Extract to read -
☆ ☆ ☆ ☆ ☆ ☆ ☆

Taylor Swift saw no need to sit on folklore for the customary while. The album was written and recorded in these unprecedented times, so it only made sense that it was likewise released in these unprecedented times. For some, the album was a life saver tossed to them after they'd been treading water these many months. For others, it was a new thing to spend time with. folklore was celebrated for both reasons.
To say nothing of the lives that have been knocked significantly ass-over-teakettle by the physical or economic or emotional effects of COVID-19, many of us have spent these past two seasons trying to fill time. There used to be not enough time, and now that's all there is. The release of an album by a huge star like Swift, like, say, the release of the Tiger King documentary series on Netflix, becomes now, more than ever, a way to occupy ourselves. A way to both mark and pass the time. Or it's a thing to disappear into in an effort to avoid the looming structure of a day.
"The rest of us," writes Zadie Smith in "Something To Do," one of the six essays in her just-written and just-released new collection, Intimations, "have been suddenly confronted with the perennial problem of artists: time, and what to do in it."

☆ ☆ ☆ ☆ ☆ ☆ ☆

(Saved data entries)
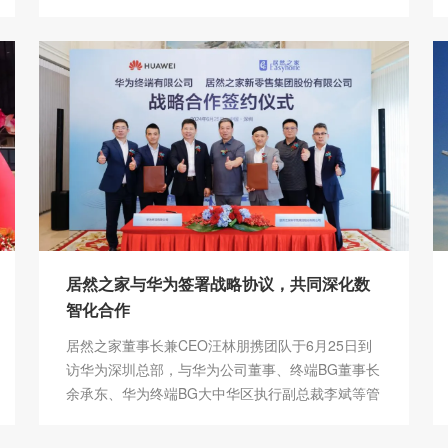
行。居然之家携居然智慧家再次参展，为广大的观
展商带来最前沿的智慧家居生活和健康生活方式体
验的同时，也借助该展会，向世界推广居然之家的
品牌和产品，为居然之家走向国际化奠定基础、拾
柴添薪。
居然之家与华为签署战略协议，共同深化数
智化合作
居然之家董事长兼CEO汪林朋携团队于6月25日到
访华为深圳总部，与华为公司董事、终端BG董事长
余承东、华为终端BG大中华区执行副总裁李斌等管
理团队展开战略合作会谈，随后，双方签署了2024
年战略合作协议。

☆ ☆ ☆ ☆ ☆ ☆ ☆

Assigned task A -
In the piece on folklore, which Zadie Smith essay is quoted?
Assigned task B -
Print the passage from the piece on folklore, beginning at the words "Taylor Swift saw" and stopping after "for both reasons.".
The entries aren't needed for what comes next.

Exercise output A -
"Something To Do," one of the six essays in her collection Intimations.

Exercise output B -
Taylor Swift saw no need to sit on folklore for the customary while. The album was written and recorded in these unprecedented times, so it only made sense that it was likewise released in these unprecedented times. For some, the album was a life saver tossed to them after they'd been treading water these many months. For others, it was a new thing to spend time with. folklore was celebrated for both reasons.